Weight loss has been shown to be beneficial in the management and prevention of type 2 DM. Apart from its beneficial impact on glycemic control, LCD is also one of the most effective dietary interventions for weight loss.12 The advantage of LCD is that subjects achieve satiety faster with the high-fat/high-protein diet without actually restricting their calorie intake. The carbohydrate is mostly replaced by either fat or protein. However, a high-protein diet is discouraged in subjects with impaired renal function. Both protein and fat tend to be stable self-limiting part of the diet. Like previous studies, LCD in this study also led to significant weight loss, suggesting that an LCD can effectively decrease weight.

The goal of management in subjects with IFG (prediabetes) is to prevent them from developing overt DM, which can be achieved by lifestyle modification.15 Not only was this intervention a clinical trial for subjects with established DM but also a preventive trial for prediabetic subjects. Normalization of FBG was achieved at the last follow-up in all of our 12 prediabetic subjects. This suggests that an LCD can be an effective preventive tool in the management of subjects with IFG.

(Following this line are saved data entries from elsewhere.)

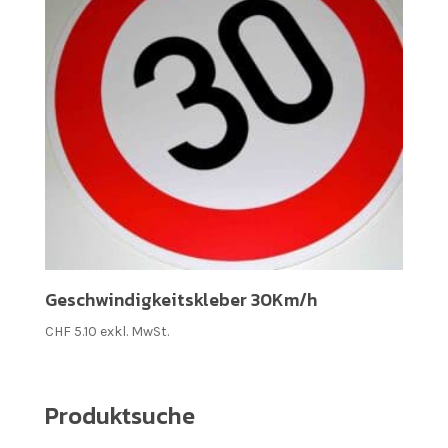
Geschwindigkeitskleber 30Km/h
CHF
5.10
exkl. MwSt.
Produktsuche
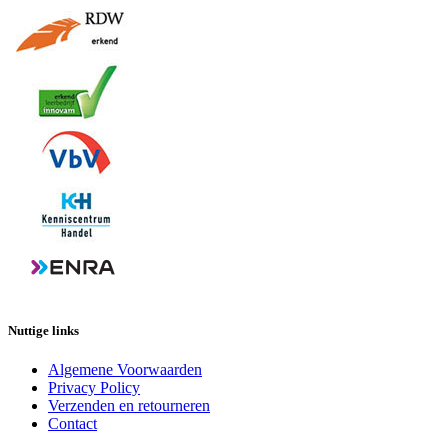
Nuttige links
Algemene Voorwaarden
Privacy Policy
Verzenden en retourneren
Contact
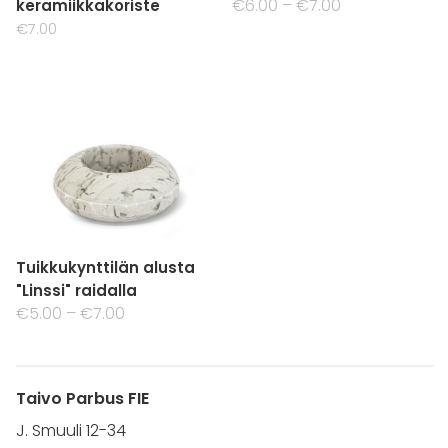
€6.00
–
€7.00
keramiikkakoriste
€7.00
Tuikkukynttilän alusta
"Linssi" raidalla
€5.00
–
€7.00
Taivo Parbus FIE
J. Smuuli 12-34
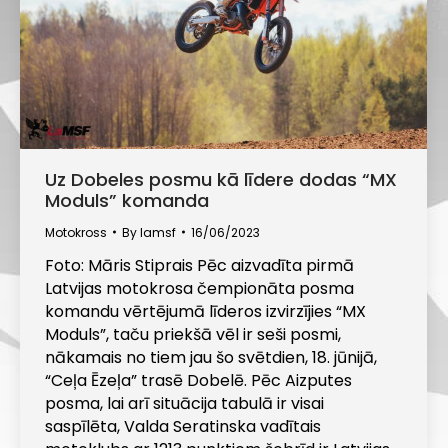
Uz Dobeles posmu kā līdere dodas “MX
Moduls” komanda
Motokross
By
lamsf
16/06/2023
Foto: Māris Stiprais Pēc aizvadīta pirmā
Latvijas motokrosa čempionāta posma
komandu vērtējumā līderos izvirzījies “MX
Moduls”, taču priekšā vēl ir seši posmi,
nākamais no tiem jau šo svētdien, 18. jūnijā,
“Ceļa Ēzeļa” trasē Dobelē. Pēc Aizputes
posma, lai arī situācija tabulā ir visai
saspīlēta, Valda Seratinska vadītais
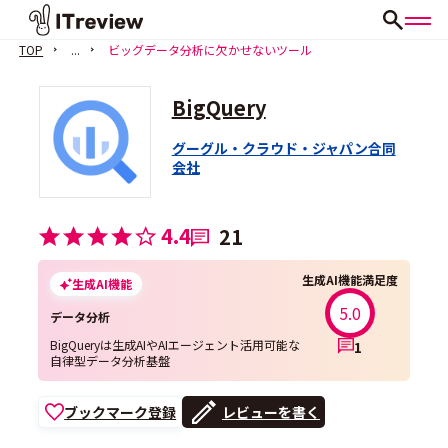
TOP
...
ビッグデータ分析に欠かせないツール
BigQuery
グーグル・クラウド・ジャパン合同
会社
4.4
21
生成AI機能満足度
生成AI機能
5.0
データ分析
BigQueryは生成AIやAIエージェント活用可能な
1
自律型データ分析基盤
ブックマーク登録
レビューを書く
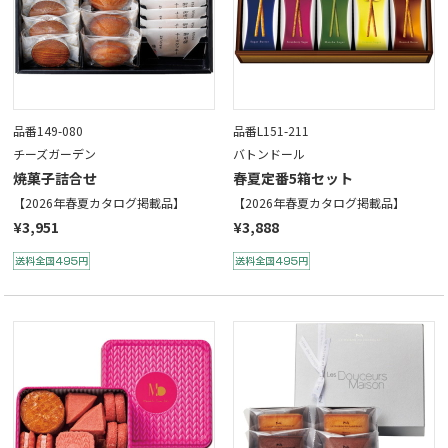
品番149-080
品番L151-211
チーズガーデン
バトンドール
焼菓子詰合せ
春夏定番5箱セット
【2026年春夏カタログ掲載品】
【2026年春夏カタログ掲載品】
¥3,951
¥3,888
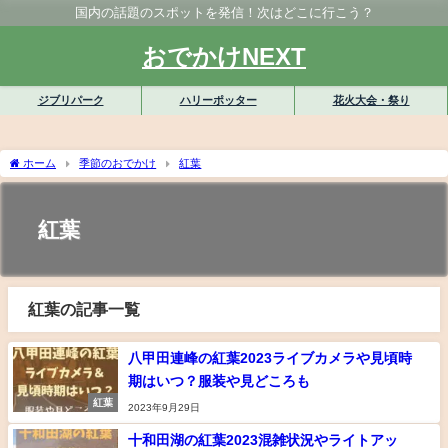
国内の話題のスポットを発信！次はどこに行こう？
おでかけNEXT
ジブリパーク
ハリーポッター
花火大会・祭り
ホーム
季節のおでかけ
紅葉
紅葉
紅葉の記事一覧
八甲田連峰の紅葉2023ライブカメラや見頃時
期はいつ？服装や見どころも
紅葉
2023年9月29日
十和田湖の紅葉2023混雑状況やライトアッ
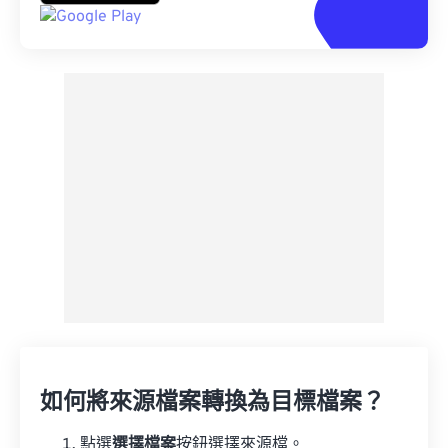
如何將來源檔案轉換為目標檔案？
點選
選擇檔案
按鈕選擇來源檔。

LCD has been shown to be one of the most effective methods to improve serum TG and HDL cholesterol apart from starvation. However, other parameters of lipid profile such as total and LDL cholesterol have been reported to be neither improved nor worsened.16 We found a slight but significant improvement in all lipid indices including LDL, HDL, and total cholesterol, as well as TG on the same or reduced dose of statins. These findings suggest that an LCD can improve lipid profile as well. Furthermore, by implementing this diet as a method of lifestyle modification, we noticed an improvement in all the parameters of metabolic syndrome including systolic and diastolic BP, which has also been demonstrated in other studies.17

Conclusion

In conclusion, the use of an LCD led to clinically and statistically significant improvement in glycemic control, body weight, lipid profile, and also BP among subjects with type 2 DM or IFG, over a 6-month period. The results suggest that carbohydrate restriction can be an effective real-world intervention in a primarily Native American clinical practice. However, further studies are needed to assess long-term compliance and efficacy of this intervention.

Limitations

Due to a lack of control group, it is difficult to comment whether the improvement in the study measurements is related to the low glycemic index of the diet alone or other consequential outcomes such as weight loss.

Acknowledgments

We would like to thank Dr Leonor Corsino for her invaluable support and Dr Eric C Westman for guiding us in the study design and conducting this research. We presented a part of our results as a poster at the 97th annual Endocrine Society meeting in San Diego, CA, USA (ENDO 2015). We were also asked to present the data in the poster preview session as an oral presentation.

Disclosure

The authors report no conflicts of interest in this work.